Por Rafael Nieto Loaiza
El País, Cali
Mayo 17 de 2009
Para ser justos, hay que admitir que esa fue la línea seguida en Colombia durante décadas. Los guerrilleros que negociaban con el Gobierno un proceso de paz tenían la certeza de que sus delitos quedarían impunes. Sus crímenes quedaban bajo la sombrilla de los llamados delitos ‘políticos’ que, por esas cosas de nuestro ordenamiento jurídico tercermundista, tenían un tratamiento penal favorable. De manera que si usted asesinaba, secuestraba o ponía bombas contra los civiles, pero lo hacía como parte de una guerrilla, podía contar con la tranquilidad de que no iría a la cárcel. Pactada su desmovilización, un estado generoso habría de amnistiarlo o indultarlo y sus delitos serían tratados como bagatela. El ‘fin altruista’ del delincuente ‘político’, que tanto le gusta al ex magistrado Carlos Gaviria, aseguraba la impunidad del asesino, del secuestrador, del terrorista.

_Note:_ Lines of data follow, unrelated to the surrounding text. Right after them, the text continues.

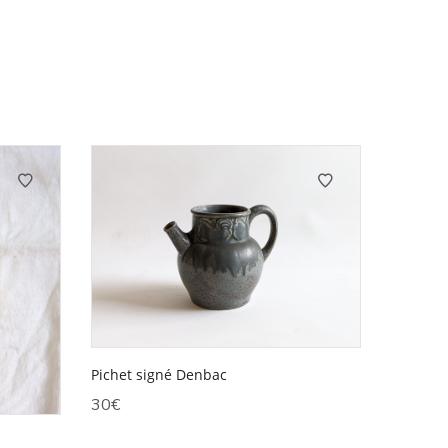
Pichet signé Denbac
30
€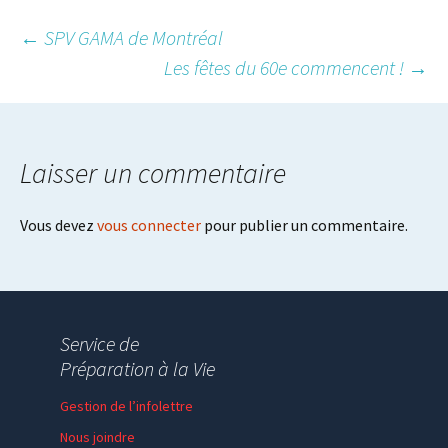
Post
←
SPV GAMA de Montréal
Les fêtes du 60e commencent !
→
navigation
Laisser un commentaire
Vous devez
vous connecter
pour publier un commentaire.
Service de
Préparation à la Vie
Gestion de l’infolettre
Nous joindre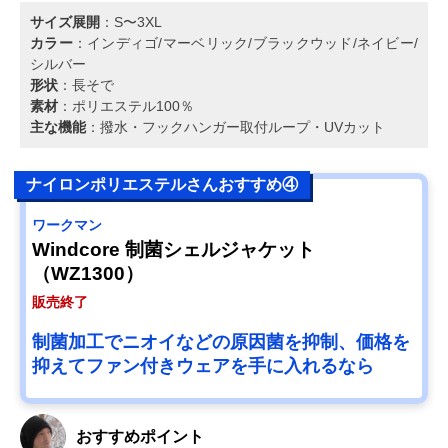
サイズ展開
：S〜3XL
カラー
：インディゴ/マーベリック/ブラックウッド/ネイビー/
シルバー
形状
：長そで
素材
：ポリエステル100％
主な機能
：撥水・フックハンガー取付ループ・UVカット
ナイロンポリエステルさんおすすめ④
ワークマン
Windcore 制菌シェルジャケット
（WZ1300）
販売終了
制菌加工でニオイなどの原因菌を抑制、価格を
抑えてファン付きウェアを手に入れるなら
おすすめポイント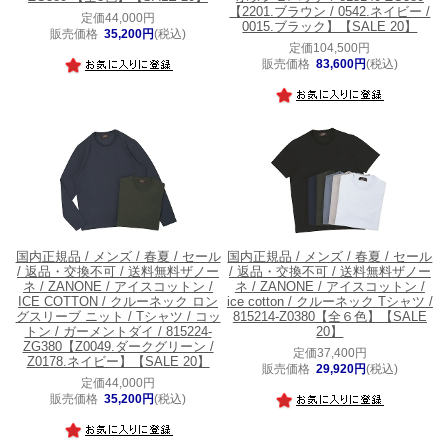
【2201.ブラウン / 0542.ネイビー /
定価44,000円
0015.ブラック】【SALE 20】
販売価格
35,200円
(税込)
定価104,500円
販売価格
83,600円
(税込)
国内正規品 / メンズ / 春夏 / セール
国内正規品 / メンズ / 春夏 / セール
/ 返品・交換不可 / 送料無料
ザノー
/ 返品・交換不可 / 送料無料
ザノー
ネ / ZANONE / アイスコットン /
ネ / ZANONE / アイスコットン /
ICE COTTON / クルーネック ロン
ice cotton / クルーネック Tシャツ /
グスリーブ ニット / Tシャツ / コッ
815214-Z0380【全６色】【SALE
トン / ガーメントダイ / 815224-
20】
ZG380【Z0049.ダークグリーン /
定価37,400円
Z0178.ネイビー】【SALE 20】
販売価格
29,920円
(税込)
定価44,000円
販売価格
35,200円
(税込)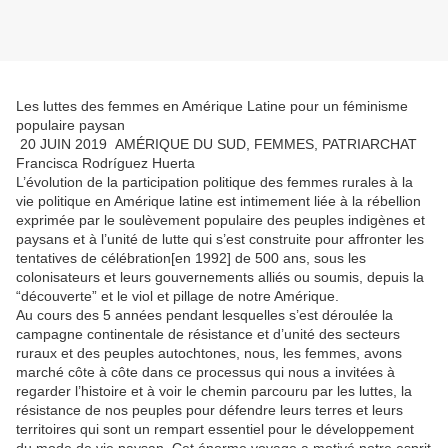
Les luttes des femmes en Amérique Latine pour un féminisme
populaire paysan
20 JUIN 2019 AMÉRIQUE DU SUD, FEMMES, PATRIARCHAT
Francisca Rodríguez Huerta
L’évolution de la participation politique des femmes rurales à la
vie politique en Amérique latine est intimement liée à la rébellion
exprimée par le soulèvement populaire des peuples indigènes et
paysans et à l’unité de lutte qui s’est construite pour affronter les
tentatives de célébration[en 1992] de 500 ans, sous les
colonisateurs et leurs gouvernements alliés ou soumis, depuis la
“découverte” et le viol et pillage de notre Amérique.
Au cours des 5 années pendant lesquelles s’est déroulée la
campagne continentale de résistance et d’unité des secteurs
ruraux et des peuples autochtones, nous, les femmes, avons
marché côte à côte dans ce processus qui nous a invitées à
regarder l’histoire et à voir le chemin parcouru par les luttes, la
résistance de nos peuples pour défendre leurs terres et leurs
territoires qui sont un rempart essentiel pour le développement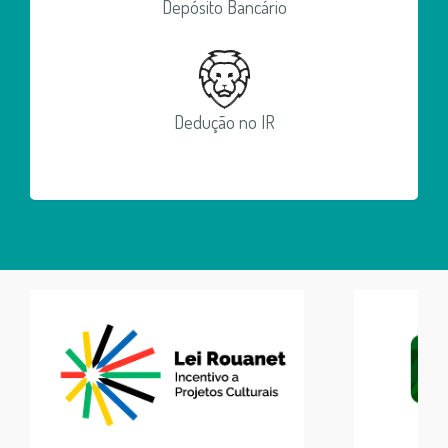
Depósito Bancário
Dedução no IR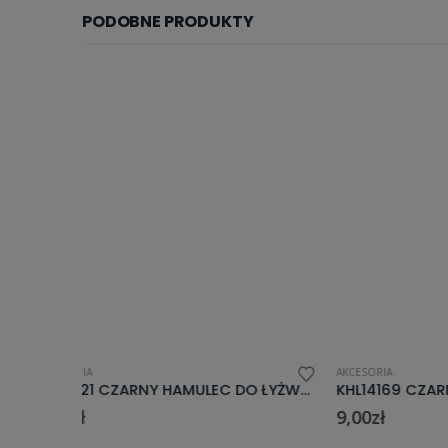
PODOBNE PRODUKTY
AKCESORIA
AKCESORIA
KHL0321 CZARNY HAMULEC DO ŁYŻWOROLKI S-M-L
KHL14169 CZARNY HAMULEC DO ŁYŻWOROLKI S-M
9,00
zł
4,00
zł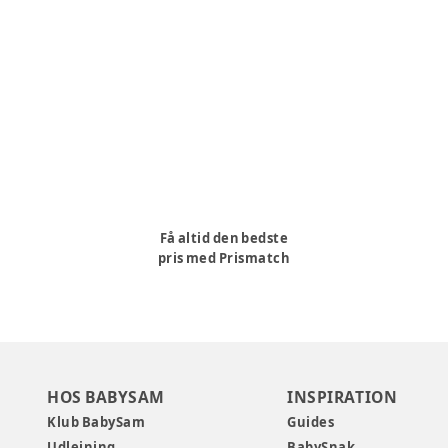
Få altid den bedste
pris med Prismatch
HOS BABYSAM
INSPIRATION
Klub BabySam
Guides
Udlejning
BabySnak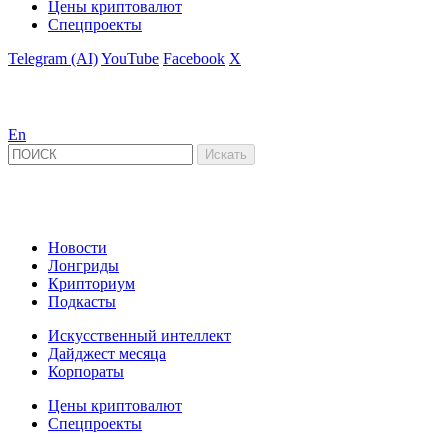
Цены криптовалют
Спецпроекты
Telegram (AI)
YouTube
Facebook
X
En
Новости
Лонгриды
Крипториум
Подкасты
Искусственный интеллект
Дайджест месяца
Корпораты
Цены криптовалют
Спецпроекты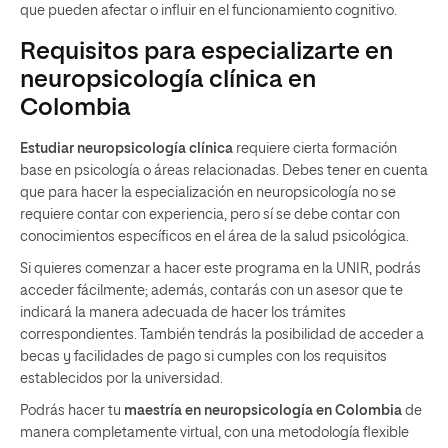
que pueden afectar o influir en el funcionamiento cognitivo.
Requisitos para especializarte en
neuropsicología clínica en
Colombia
Estudiar neuropsicología clínica
requiere cierta formación
base en psicología o áreas relacionadas. Debes tener en cuenta
que para hacer la especialización en neuropsicología no se
requiere contar con experiencia, pero sí se debe contar con
conocimientos específicos en el área de la salud psicológica.
Si quieres comenzar a hacer este programa en la UNIR, podrás
acceder fácilmente; además, contarás con un asesor que te
indicará la manera adecuada de hacer los trámites
correspondientes. También tendrás la posibilidad de acceder a
becas y facilidades de pago si cumples con los requisitos
establecidos por la universidad.
Podrás hacer tu
maestría en neuropsicología en Colombia
de
manera completamente virtual, con una metodología flexible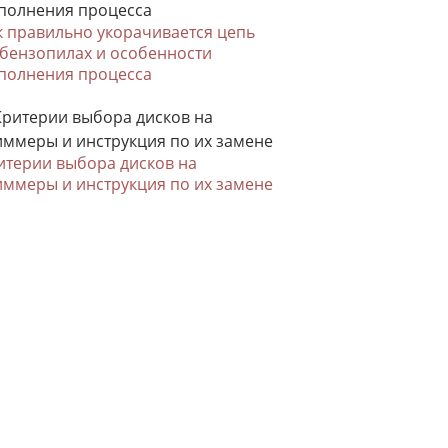
к правильно укорачивается цепь
 бензопилах и особенности
полнения процесса
итерии выбора дисков на
иммеры и инструкция по их замене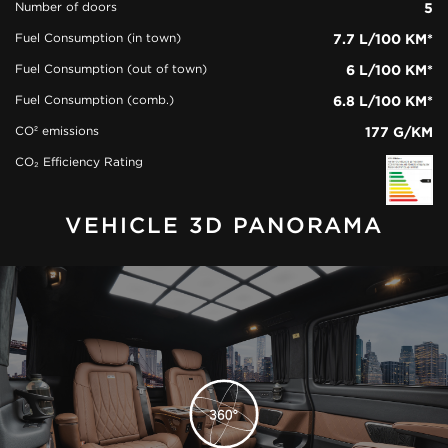
Number of doors
5
Fuel Consumption (in town)
7.7 L/100 KM*
Fuel Consumption (out of town)
6 L/100 KM*
Fuel Consumption (comb.)
6.8 L/100 KM*
CO² emissions
177 G/KM
CO₂ Efficiency Rating
VEHICLE 3D PANORAMA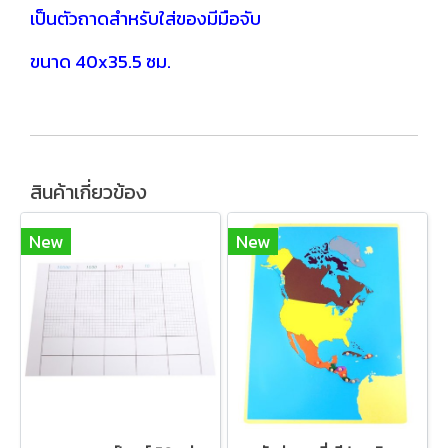
เป็นตัวถาด
สำหรับใส่ของมีมือจับ
ขนาด 40x35.5 ซม.
สินค้าเกี่ยวข้อง
New
New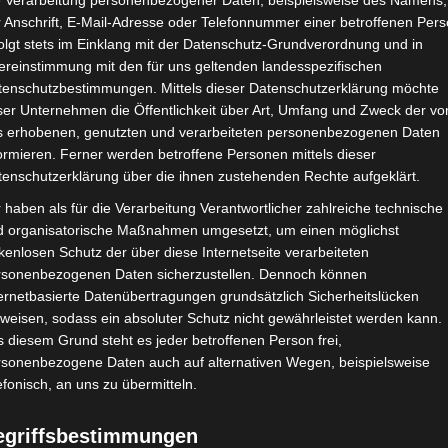
e Verarbeitung personenbezogener Daten, beispielsweise des Namens,
 Anschrift, E-Mail-Adresse oder Telefonnummer einer betroffenen Pers
olgt stets im Einklang mit der Datenschutz-Grundverordnung und in
ereinstimmung mit den für uns geltenden landesspezifischen
tenschutzbestimmungen. Mittels dieser Datenschutzerklärung möchte
ser Unternehmen die Öffentlichkeit über Art, Umfang und Zweck der vo
s erhobenen, genutzten und verarbeiteten personenbezogenen Daten
ormieren. Ferner werden betroffene Personen mittels dieser
tenschutzerklärung über die ihnen zustehenden Rechte aufgeklärt.
 haben als für die Verarbeitung Verantwortlicher zahlreiche technische
d organisatorische Maßnahmen umgesetzt, um einen möglichst
kenlosen Schutz der über diese Internetseite verarbeiteten
rsonenbezogenen Daten sicherzustellen. Dennoch können
ernetbasierte Datenübertragungen grundsätzlich Sicherheitslücken
weisen, sodass ein absoluter Schutz nicht gewährleistet werden kann.
 diesem Grund steht es jeder betroffenen Person frei,
rsonenbezogene Daten auch auf alternativen Wegen, beispielsweise
efonisch, an uns zu übermitteln.
egriffsbestimmungen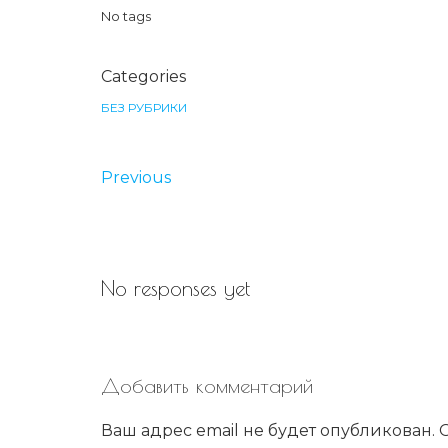
No tags
Categories
БЕЗ РУБРИКИ
Previous
No responses yet
Добавить комментарий
Ваш адрес email не будет опубликован.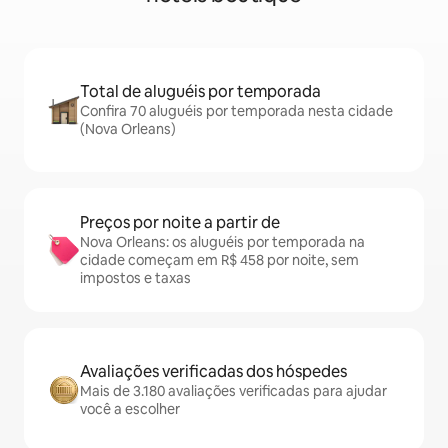
Total de aluguéis por temporada
Confira 70 aluguéis por temporada nesta cidade
(Nova Orleans)
Preços por noite a partir de
Nova Orleans: os aluguéis por temporada na
cidade começam em R$ 458 por noite, sem
impostos e taxas
Avaliações verificadas dos hóspedes
Mais de 3.180 avaliações verificadas para ajudar
você a escolher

El incentivo a la violencia era indudable. La ausencia de pena efectiva para el criminal invitaba a la repetición de la conducta criminal. Fue ésta una de las razones que permitieron el crecimiento expansivo de las guerrillas.
Pero el país fue madurando y el orden jurídico internacional fue endureciéndose. La Corte Suprema de Justicia empezó a distinguir entre el delito ‘político’ y los llamados atroces, de manera que los últimos no resultaban objeto de amnistía o indulto. El secuestro y el asesinato de civiles inermes, e incluso el narcotráfico, fueron tratados como delitos no susceptibles de perdón. Al menos en lo formal, los responsables de esos delitos perdieron la oportunidad de acceder a cargos de elección popular, en virtud de la prohibición constitucional de elegir a condenados por delitos dolosos y no ‘políticos’.
En la segunda mitad del Siglo XX, con la aparición del terrorismo de izquierda, las democracias europeas eliminaron el tratamiento preferencial al delito ‘político’ y endurecieron su castigo. El delincuente ‘político’ no sólo dejó de ser favorecido, sino que su motivación pasó a ser un agravante: la política mediante las armas es inaceptable en una democracia y a quienes pretendan ejercerla hay que sancionarlos con severidad. Es decir, los europeos escogieron la vía contraria a la que ha fascinado a nuestros intelectuales de izquierda.
El resto de la tarea la hizo la aprobación de la Corte Penal Internacional, que estableció la necesidad ineludible de sancionar con pena privativa de libertad a los responsables de crímenes de guerra, lesa humanidad y genocidio. Por eso, el proceso de paz con los ‘paras’ contempló prisión, aunque mínima, para los responsables de esos delitos.
Ahora Legro pretende eliminar la restricción constitucional que prohíbe que estos criminales sean elegidos. El salto al pasado es evidente. Si tiene suerte en su iniciativa, que ahora aplauden tanto los ‘paras’ no extraditados como los guerrilleros en el monte, mostrará que seguimos siendo un país de pacotilla.